News

Red flags for EU fishing quotas

Published on December 21, 2017

Ahead of the December Council meeting at which quotas for the Northeast Atlantic and North Sea are set, The Fisheries Secretariat along with Seas At Risk, The Pew Charitable Trusts, ClientEarth and Oceana provided a briefing to Ministers with recommendations for 16 stocks identified as being in environmentally poor condition and having been mismanaged.

Ministers set quotas above scientific advice for 14 of these 16 stocks (see table below).

Of additional concern is that most of these stocks will now be subject to double overfishing because of the failed “discard ban”.

Ministers have not only ignored the scientific advice on fishing mortality but have also put aside warnings that the true level of catches are in excess because extra “top-up” quotas envisaged as compensation for the landing obligation have been allocated, primarily to the bottom trawl segment, despite illegal discarding being prevalent and acknowledged by scientists, observers and fishery control agencies.

During the EU-Norway quota negotiations in early December this practice was explicitly criticised by the Norwegian Delegation who stated “that setting a TAC based on the assumption of perfect compliance with the landing obligation for fisheries previously associated with high levels of discards, might lead to fishing pressures well above Fmsy and no improvement in exploitation pattern. The concern includes loss of future yield as well as underreported catches leading to serious bias in the future stock assessments to be used for management decisions”.

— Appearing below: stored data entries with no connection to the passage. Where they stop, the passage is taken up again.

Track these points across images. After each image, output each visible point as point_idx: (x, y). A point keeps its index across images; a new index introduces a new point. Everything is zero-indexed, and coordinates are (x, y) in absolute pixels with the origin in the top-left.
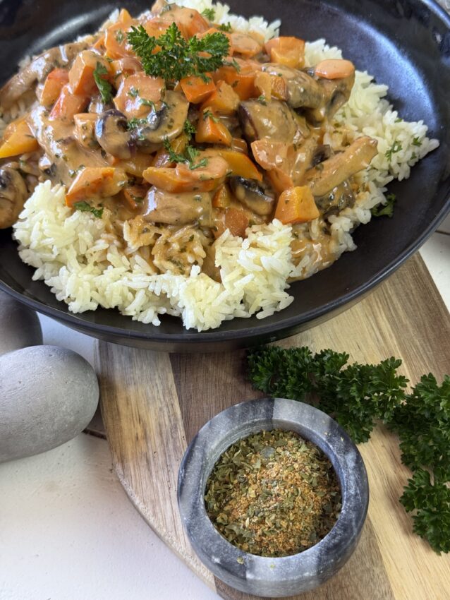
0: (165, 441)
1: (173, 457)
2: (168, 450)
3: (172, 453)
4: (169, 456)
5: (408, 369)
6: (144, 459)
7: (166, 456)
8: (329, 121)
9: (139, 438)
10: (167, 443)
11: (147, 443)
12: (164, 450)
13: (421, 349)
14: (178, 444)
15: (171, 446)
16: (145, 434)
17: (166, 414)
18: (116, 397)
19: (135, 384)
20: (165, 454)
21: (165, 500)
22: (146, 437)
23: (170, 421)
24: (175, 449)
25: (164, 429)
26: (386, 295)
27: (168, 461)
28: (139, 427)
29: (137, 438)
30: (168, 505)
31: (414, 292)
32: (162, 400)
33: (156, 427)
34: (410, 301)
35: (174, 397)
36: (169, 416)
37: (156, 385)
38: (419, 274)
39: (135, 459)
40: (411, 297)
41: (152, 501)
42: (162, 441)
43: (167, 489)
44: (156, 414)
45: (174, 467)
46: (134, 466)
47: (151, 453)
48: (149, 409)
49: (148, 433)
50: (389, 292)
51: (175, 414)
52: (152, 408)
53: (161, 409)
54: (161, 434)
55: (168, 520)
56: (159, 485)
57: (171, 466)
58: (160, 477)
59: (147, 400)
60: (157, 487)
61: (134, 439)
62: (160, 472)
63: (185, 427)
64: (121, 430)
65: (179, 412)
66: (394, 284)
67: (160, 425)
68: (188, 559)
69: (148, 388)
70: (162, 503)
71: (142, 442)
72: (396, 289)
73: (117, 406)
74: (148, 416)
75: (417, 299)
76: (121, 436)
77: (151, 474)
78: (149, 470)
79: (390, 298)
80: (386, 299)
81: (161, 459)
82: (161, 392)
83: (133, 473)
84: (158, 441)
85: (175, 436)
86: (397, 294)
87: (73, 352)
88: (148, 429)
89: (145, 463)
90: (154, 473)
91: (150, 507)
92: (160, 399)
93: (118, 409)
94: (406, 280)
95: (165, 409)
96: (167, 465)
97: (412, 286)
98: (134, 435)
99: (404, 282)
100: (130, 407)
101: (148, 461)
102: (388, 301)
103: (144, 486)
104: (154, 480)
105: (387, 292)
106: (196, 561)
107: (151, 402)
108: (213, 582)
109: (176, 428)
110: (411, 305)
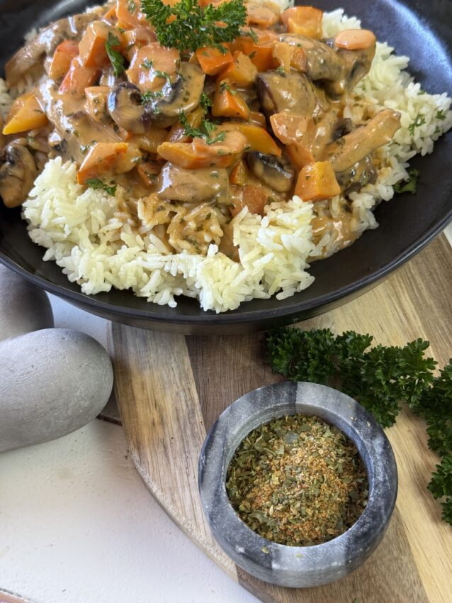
0: (182, 427)
1: (191, 443)
2: (186, 435)
3: (190, 439)
4: (187, 442)
5: (433, 351)
6: (160, 444)
7: (183, 443)
8: (349, 94)
9: (156, 424)
10: (185, 428)
11: (164, 428)
12: (182, 436)
13: (446, 331)
14: (196, 430)
15: (189, 432)
16: (162, 419)
17: (183, 398)
18: (131, 381)
19: (150, 368)
20: (183, 440)
21: (183, 487)
22: (162, 422)
23: (187, 406)
24: (193, 435)
25: (181, 415)
26: (409, 275)
27: (186, 446)
28: (155, 412)
29: (154, 424)
30: (187, 493)
31: (438, 272)
32: (179, 384)
33: (173, 412)
34: (434, 281)
35: (191, 381)
36: (186, 401)
37: (173, 369)
38: (444, 254)
39: (151, 446)
40: (435, 276)
41: (170, 489)
42: (179, 427)
43: (185, 476)
44: (172, 399)
45: (192, 454)
46: (151, 454)
47: (168, 439)
48: (165, 394)
49: (165, 418)
50: (413, 271)
51: (192, 399)
52: (168, 392)
53: (177, 394)
54: (178, 420)
55: (187, 508)
56: (177, 472)
57: (189, 452)
58: (178, 464)
59: (163, 385)
60: (175, 473)
61: (150, 424)
62: (178, 459)
63: (203, 412)
64: (137, 415)
65: (196, 396)
66: (417, 264)
67: (177, 410)
68: (209, 548)
69: (164, 372)
70: (180, 490)
71: (159, 428)
72: (419, 269)
73: (132, 390)
74: (164, 401)
75: (441, 279)
76: (137, 422)
77: (168, 460)
78: (167, 456)
79: (413, 277)
80: (409, 279)
81: (178, 446)
82: (177, 375)
83: (149, 460)
84: (175, 427)
85: (192, 421)
86: (421, 274)
87: (87, 335)
88: (164, 414)
89: (162, 449)
90: (171, 460)
91: (168, 495)
92: (177, 383)
93: (133, 394)
94: (429, 259)
95: (182, 394)
96: (185, 451)
97: (436, 266)
98: (150, 421)
99: (428, 261)
100: (145, 391)
101: (165, 447)
102: (412, 280)
103: (162, 473)
104: (172, 467)
105: (410, 272)
106: (217, 551)
107: (167, 386)
108: (235, 572)
109: (193, 412)
110: (435, 284)
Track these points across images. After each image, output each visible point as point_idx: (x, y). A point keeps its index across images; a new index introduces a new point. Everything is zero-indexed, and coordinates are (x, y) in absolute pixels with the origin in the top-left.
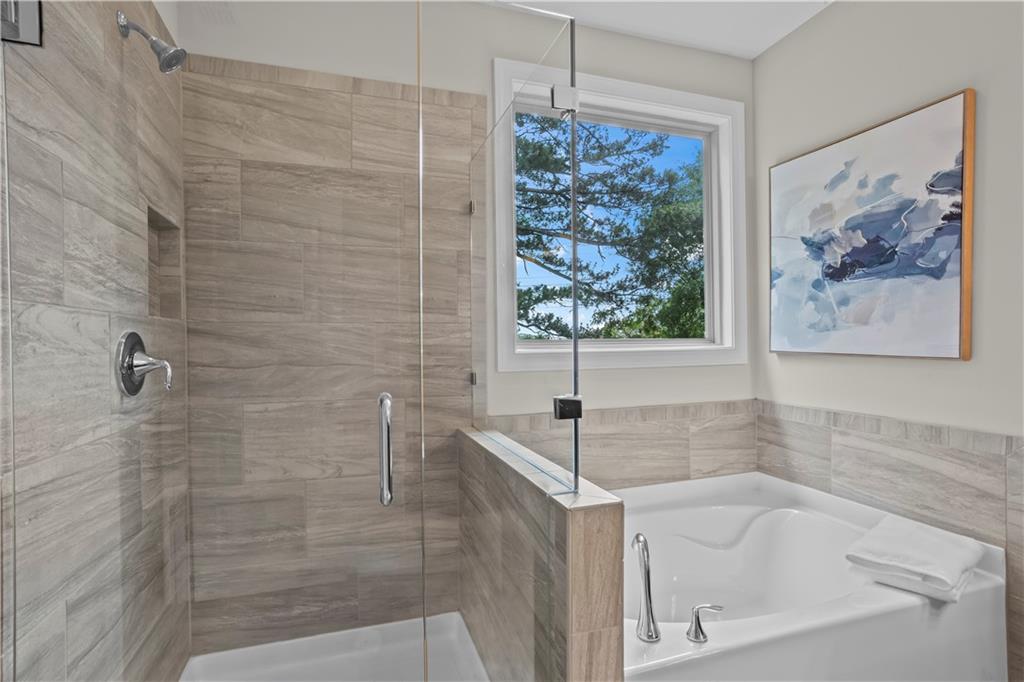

These sixteen stocks have all been overfished, with biomass depleted to low levels at which recruitment can fail for most of the stocks. Moreover, data on Bmsy (maximum sustainable yield in terms of biomass) has yet to be developed, despite the EU committing to manage stocks in such a way that biomass exceeds this level by 2020.

Much work needs to be done next year for most stocks to be managed at “green light” levels. With the deadline for achieving both MSY for all stocks and Good Environmental Status under the Marine Strategy Framework Directive by 2020, unless immediate changes are made, fishers and managers will be left looking over a cliff edge next year.